[Pixel coordinate tracking data]
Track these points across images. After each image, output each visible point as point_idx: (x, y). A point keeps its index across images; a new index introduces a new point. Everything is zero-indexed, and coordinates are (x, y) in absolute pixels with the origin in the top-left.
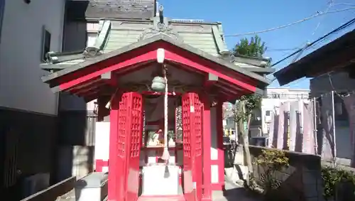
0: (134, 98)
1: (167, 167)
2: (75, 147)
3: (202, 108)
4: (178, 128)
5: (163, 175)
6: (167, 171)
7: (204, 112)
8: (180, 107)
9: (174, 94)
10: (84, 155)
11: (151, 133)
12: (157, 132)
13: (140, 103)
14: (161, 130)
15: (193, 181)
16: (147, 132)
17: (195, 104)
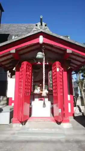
0: (27, 65)
1: (44, 102)
2: (1, 96)
3: (62, 70)
4: (50, 82)
5: (42, 106)
6: (44, 104)
7: (64, 72)
8: (51, 71)
9: (48, 64)
10: (5, 100)
11: (36, 86)
12: (39, 86)
13: (31, 68)
14: (41, 85)
15: (59, 108)
16: (34, 86)
17: (59, 68)
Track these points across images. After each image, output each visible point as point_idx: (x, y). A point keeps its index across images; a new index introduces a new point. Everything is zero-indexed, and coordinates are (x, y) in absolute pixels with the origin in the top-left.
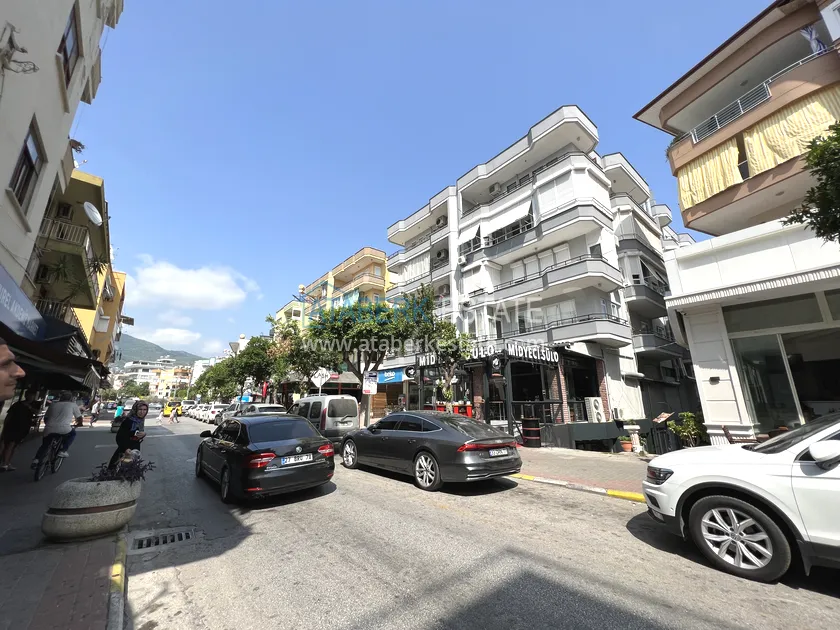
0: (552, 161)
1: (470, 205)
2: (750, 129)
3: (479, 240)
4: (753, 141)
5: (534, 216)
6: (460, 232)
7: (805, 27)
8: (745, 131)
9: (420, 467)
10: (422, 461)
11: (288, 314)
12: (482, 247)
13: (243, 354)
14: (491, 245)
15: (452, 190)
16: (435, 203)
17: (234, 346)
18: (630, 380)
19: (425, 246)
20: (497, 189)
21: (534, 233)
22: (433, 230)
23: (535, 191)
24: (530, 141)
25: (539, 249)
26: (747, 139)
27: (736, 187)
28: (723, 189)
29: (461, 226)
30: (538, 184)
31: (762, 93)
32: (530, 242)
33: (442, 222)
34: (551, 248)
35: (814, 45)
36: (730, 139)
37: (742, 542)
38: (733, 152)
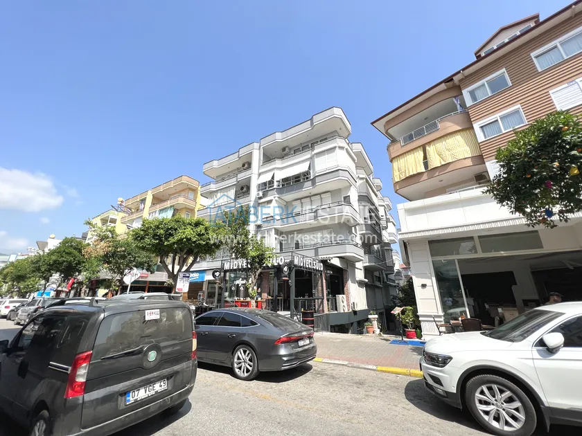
0: (324, 139)
1: (268, 158)
2: (429, 143)
3: (273, 182)
4: (431, 150)
5: (311, 171)
6: (260, 175)
7: (455, 97)
8: (426, 144)
9: (239, 358)
10: (240, 353)
11: (104, 221)
12: (275, 187)
13: (52, 253)
14: (281, 187)
15: (256, 145)
16: (243, 152)
17: (42, 245)
18: (361, 284)
19: (233, 181)
20: (287, 150)
21: (309, 183)
22: (239, 171)
23: (313, 156)
24: (312, 124)
25: (312, 194)
26: (427, 148)
27: (421, 174)
28: (415, 173)
29: (261, 171)
30: (316, 151)
31: (435, 125)
32: (307, 188)
33: (246, 166)
34: (320, 194)
35: (458, 106)
36: (419, 147)
37: (504, 410)
38: (420, 154)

▸ Problem requirements:
When pictures appear among the entries, skip them and copy all remaining text precisely.

▸ Response area:
Track these points across images. After each image, output each visible point as point_idx: (x, y). A point keeps its index across images; a new index introduces a new point. Everything is zero-indexed, and coordinates are (x, y) in absolute pixels with the origin in the top-left.
0: (134, 98)
1: (167, 167)
2: (75, 147)
3: (202, 108)
4: (178, 128)
5: (163, 175)
6: (167, 171)
7: (204, 112)
8: (180, 107)
9: (174, 94)
10: (84, 155)
11: (151, 133)
12: (157, 132)
13: (140, 103)
14: (161, 130)
15: (193, 181)
16: (147, 132)
17: (195, 104)
0: (27, 65)
1: (44, 102)
2: (1, 96)
3: (62, 70)
4: (50, 82)
5: (42, 106)
6: (44, 104)
7: (64, 72)
8: (51, 71)
9: (48, 64)
10: (5, 100)
11: (36, 86)
12: (39, 86)
13: (31, 68)
14: (41, 85)
15: (59, 108)
16: (34, 86)
17: (59, 68)
Track these points across images. After each image, output each visible point as point_idx: (x, y). A point keeps its index across images; a new index introduces a new point. Everything is zero-indexed, and coordinates are (x, y) in absolute pixels with the origin in the top-left.
0: (552, 161)
1: (470, 205)
2: (750, 129)
3: (479, 240)
4: (753, 141)
5: (534, 216)
6: (460, 232)
7: (805, 27)
8: (745, 131)
9: (420, 467)
10: (422, 461)
11: (288, 314)
12: (482, 247)
13: (243, 354)
14: (491, 245)
15: (452, 190)
16: (435, 203)
17: (234, 346)
18: (630, 380)
19: (425, 246)
20: (497, 189)
21: (534, 233)
22: (433, 230)
23: (535, 191)
24: (530, 141)
25: (539, 249)
26: (747, 139)
27: (736, 187)
28: (723, 189)
29: (461, 226)
30: (538, 184)
31: (762, 93)
32: (530, 242)
33: (442, 222)
34: (551, 248)
35: (814, 45)
36: (730, 139)
37: (742, 542)
38: (733, 152)
0: (324, 139)
1: (268, 158)
2: (429, 143)
3: (273, 182)
4: (431, 150)
5: (311, 171)
6: (260, 175)
7: (455, 97)
8: (426, 144)
9: (239, 358)
10: (240, 353)
11: (104, 221)
12: (275, 187)
13: (52, 253)
14: (281, 187)
15: (256, 145)
16: (243, 152)
17: (42, 245)
18: (361, 284)
19: (233, 181)
20: (287, 150)
21: (309, 183)
22: (239, 171)
23: (313, 156)
24: (312, 124)
25: (312, 194)
26: (427, 148)
27: (421, 174)
28: (415, 173)
29: (261, 171)
30: (316, 151)
31: (435, 125)
32: (307, 188)
33: (246, 166)
34: (320, 194)
35: (458, 106)
36: (419, 147)
37: (504, 410)
38: (420, 154)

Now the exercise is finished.